Nigerian oil production continues slump amid onshore shutdown

William Clowes October 11, 2022

(Bloomberg) — Nigeria’s oil output continued to fall in September as some onshore production ground almost to a halt, according to government data.

The West African country produced a daily average of 1.14 million barrels of crude oil and condensate –- a light hydrocarbon -– last month, about 42,000 barrels fewer than in August, figures published by the Nigerian Upstream Petroleum Regulatory Commission show. Output has declined steadily since the first quarter of 2020, when Nigeria produced roughly double the amount, according to the data.

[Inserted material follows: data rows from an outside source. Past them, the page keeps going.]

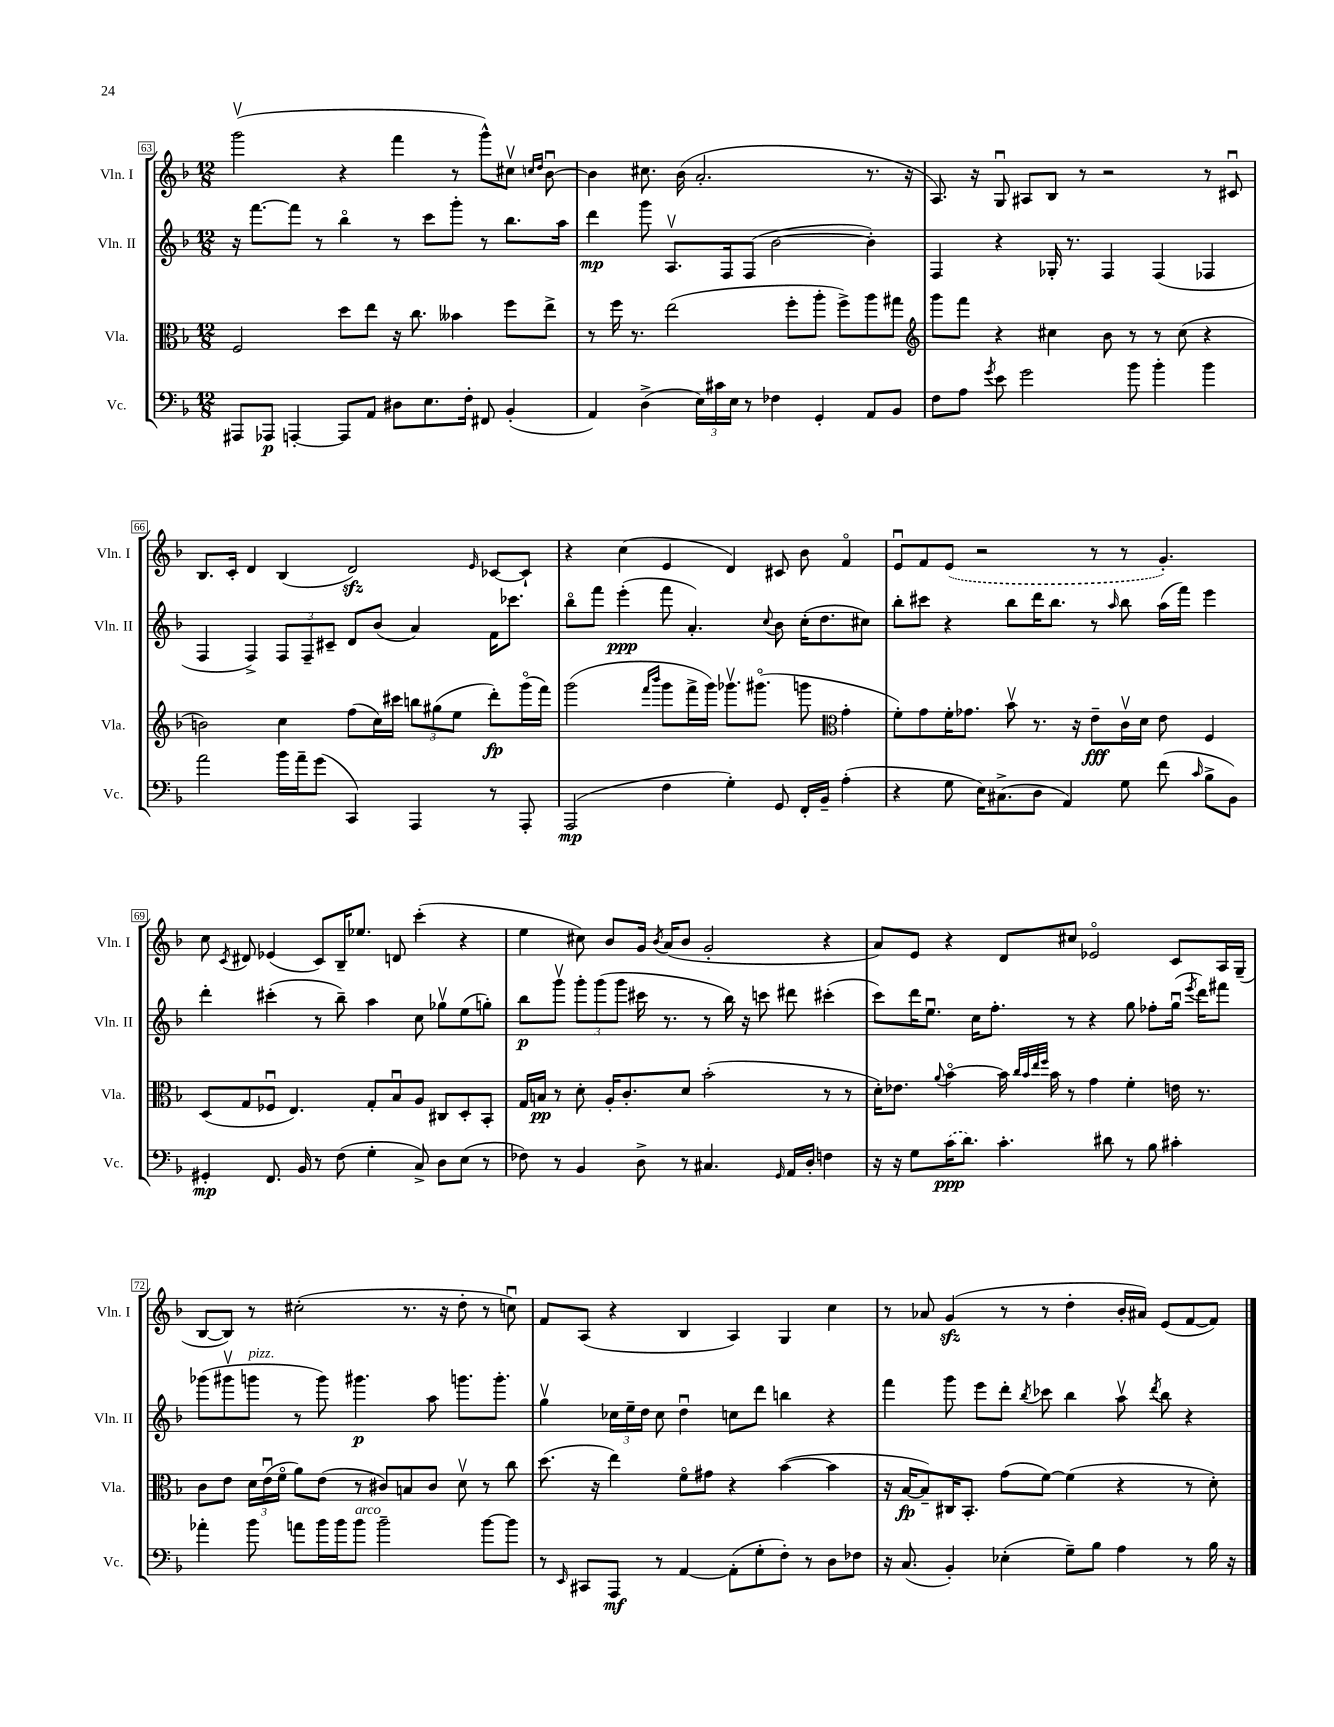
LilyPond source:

<<
\new StaffGroup <<
\new Staff = "s0" \with { instrumentName = "Vln. I" shortInstrumentName = "Vln. I" } {
    \clef treble \key f \major \numericTimeSignature \time 12/8
    \autoBeamOff g'''2\upbow( r4 f'''4 r8 g'''8[-^) cis''8]\upbow \grace { c''16[ d''16] } bes'8~\downbow |
    bes'4 cis''8. bes'16( a'2.-. r8. r16 |
    a8.) r16 g8\downbow ais8[ bes8] r8 r2 r8 cis'8\downbow |
    bes8.[ c'16]-. d'4 bes4( d'2\sfz) \grace { e'16 } ces'8[~ ces'8]-! |
    r4 c''4( e'4 d'4) cis'8 bes'8 f'4\flageolet |
    e'8[\downbow f'8 \once \slurDashed e'8]( r2 r8 r8 g'4.-.) |
    c''8 \acciaccatura { c'8 } dis'8 ees'4( c'8[) bes16-- ees''8.] d'8 c'''4-.( r4 |
    e''4 cis''8) bes'8[ g'16] \acciaccatura { bes'8 } a'16[( bes'8] g'2-. r4 |
    a'8[) e'8] r4 d'8[ cis''8] ees'2\flageolet c'8[ a16 g16]--( |
    bes8[~ bes8]) r8 cis''2-.( r8. r16 d''8-. r8 c''8\downbow) |
    f'8[ a8]( r4 bes4 a4) g4 c''4 |
    r8 aes'8 g'4\sfz( r8 r8 d''4-. bes'16[-. ais'16]) e'8[( f'8~ f'8]) \bar "|." |
}
\new Staff = "s1" \with { instrumentName = "Vln. II" shortInstrumentName = "Vln. II" } {
    \clef treble \key f \major \numericTimeSignature \time 12/8
    \autoBeamOff r16 f'''8.[~ f'''8] r8 bes''4\flageolet r8 c'''8[ g'''8]-. r8 bes''8.[ a''16] |
    d'''4\mp g'''8 a8.[\upbow f16 f8]( bes'2~ bes'4-.) |
    f4 r4 ges16-. r8. f4 f4( fes4 |
    f4 f4->) \tuplet 3/2 { f8[ f8-- cis'8]-- } d'8[ bes'8]( a'4) f'16[ ces'''8.] |
    bes''8[\flageolet f'''8] e'''4-.\ppp( f'''8 a'4.-.) \appoggiatura { c''8 } bes'8 c''16[-.( d''8. cis''8]) |
    bes''8[-. cis'''8] r4 bes''8[ d'''16 bes''8.] r8 \grace { a''16 } bes''8 a''16[( f'''16]) e'''4 |
    d'''4-. cis'''4-.( r8 bes''8--) a''4 c''8 ges''8[\upbow e''8( g''8]-.) |
    bes''8[\p g'''8]\upbow \tuplet 3/2 { g'''8[-. g'''8( g'''8] } cis'''16 r8. r8 bes''16) r16 c'''8 dis'''8 cis'''4-.( |
    c'''8[) d'''16 e''8.]\downbow c''16[ f''8.]-. r8 r4 g''8 fes''8[-. g''16]\downbow( \acciaccatura { e'''8 } d'''16[) fis'''8] |
    ges'''8[( gis'''8\upbow g'''8]^\markup { \italic "pizz." } r8 g'''8) gis'''4.\p a''8 g'''8.[ g'''8.]-. |
    g''4\upbow \tuplet 3/2 { ces''16[ e''16-- d''16] } ces''8 d''4\downbow c''8[ d'''8] b''4 r4 |
    f'''4 g'''8 e'''8[ d'''8]-. \acciaccatura { bes''8 } ces'''8 bes''4 a''8\upbow \acciaccatura { d'''8 } bes''8 r4 \bar "|." |
}
\new Staff = "s2" \with { instrumentName = "Vla." shortInstrumentName = "Vla." } {
    \clef alto \key f \major \numericTimeSignature \time 12/8
    \autoBeamOff f2 d''8[ e''8] r16 c''8. beses'4 f''8[ e''8]-> |
    r8 f''16 r8. e''2( f''8[-. a''8]-. f''8[->) a''8 gis''8] |
    \clef treble g'''8[ f'''8] r4 cis''4 bes'8 r8 r8 cis''8( r4 |
    b'2) c''4 f''8[( c''16) cis'''16] \tuplet 3/2 { b''8[ gis''8( e''8] } d'''8[-.\fp) g'''16\flageolet( f'''16]) |
    g'''2( \grace { f'''16[ bes'''16] } g'''8[ f'''16-> g'''16]) ges'''8.[\upbow gis'''8.]\flageolet( g'''8 \clef alto g'4-. |
    f'8[-.) g'8 f'16-. ges'8.] bes'8\upbow r8. r16 e'8[--\fff c'16\upbow d'16] e'8 f4 |
    d8[( g8 fes8]\downbow e4.) g8[-. bes8\downbow a8] cis8[ d8-. bes,8]-. |
    g16[ b16]\pp r8 d'8-. a16[-. c'8.-. d'8] bes'2-.( r8 r8 |
    d'16[-.) ees'8.] \appoggiatura { a'8 } bes'4~\flageolet bes'16 \grace { c''32[ bes'32 e''32 f''32] } bes'16 r8 g'4 f'4-. e'16 r8. |
    c'8[ e'8] \tuplet 3/2 { d'16[ e'16\downbow( f'16]\flageolet } a'8[) e'8]( r8 cis'8[) b8 cis'8] d'8\upbow r8 c''8 |
    d''8.( r16 e''4) f'8[\flageolet gis'8] r4 bes'4~( bes'4 |
    r16 bes16[~\fp bes8--) cis16 bes,8.]-. g'8[( f'8]~) f'4( r4 r8 d'8-.) \bar "|." |
}
\new Staff = "s3" \with { instrumentName = "Vc." shortInstrumentName = "Vc." } {
    \clef bass \key f \major \numericTimeSignature \time 12/8
    \autoBeamOff ais,,8[ aes,,8]\p a,,4~-. a,,8[ a,8] dis8[ e8. f16]-. fis,8 bes,4-.( |
    a,4) d4->( \tuplet 3/2 { e16[) cis'16 e16] } r8 fes4 g,4-. a,8[ bes,8] |
    f8[ a8] \acciaccatura { g'8 } e'8 g'2 bes'8 bes'4-. bes'4 |
    a'2 bes'16[ a'16-- g'8]( c,4) a,,4 r8 a,,8-. |
    a,,2\mp( f4 g4-.) g,8 f,16[-. bes,16]-- a4-.( |
    r4 g8 e16[) cis8.->( d8] a,4) g8 f'8( \grace { c'16 } bes8[-> bes,8]) |
    gis,4-.\mp f,8. bes,16 r8 f8( g4-. c8->) d8[ e8]( r8 |
    fes8) r8 bes,4 d8-> r8 cis4. \grace { g,16 } a,16[ d16]-. f4 |
    r16 r16 g8[ \once \slurDashed c'16\ppp( d'8.]) c'4.-. dis'8 r8 bes8 cis'4-. |
    aes'4-. bes'8 a'8[ bes'16 bes'16 bes'8]^\markup { \italic "arco" } bes'2-- bes'8[~ bes'8] |
    r8 \grace { e,16 } cis,8[ a,,8]\mf r8 a,4~ a,8[-.( g8-. f8]-.) r8 d8[ fes8] |
    r16 c8.( bes,4-.) ees4-.( g8[--) bes8] a4 r8 bes16 r16 \bar "|." |
}
>>
>>
\layout { \context { \Score currentBarNumber = #63 \override BarNumber.stencil = #(make-stencil-boxer 0.1 0.3 ly:text-interface::print) } }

The government blames rampant theft on the pipelines that crisscross the Niger Delta for shutting down wells and killing off investment. Production of three major export grades – Bonny, Brass and Forcados – has shriveled in recent months, with none of them accounting for more than 8,000 barrels per day in September.

Nigeria aims to add 500,000 barrels a day to its production by the end of November, mainly by resuming operations at Shell Plc’s Trans-Niger pipeline and Forcados terminal, Mele Kyari, chief executive of the state-owned energy company, said this week.

For a long time Africa’s largest crude producer, Nigeria is currently vying with Angola and Libya for the continent’s top spot, according to Bloomberg’s survey of monthly OPEC output.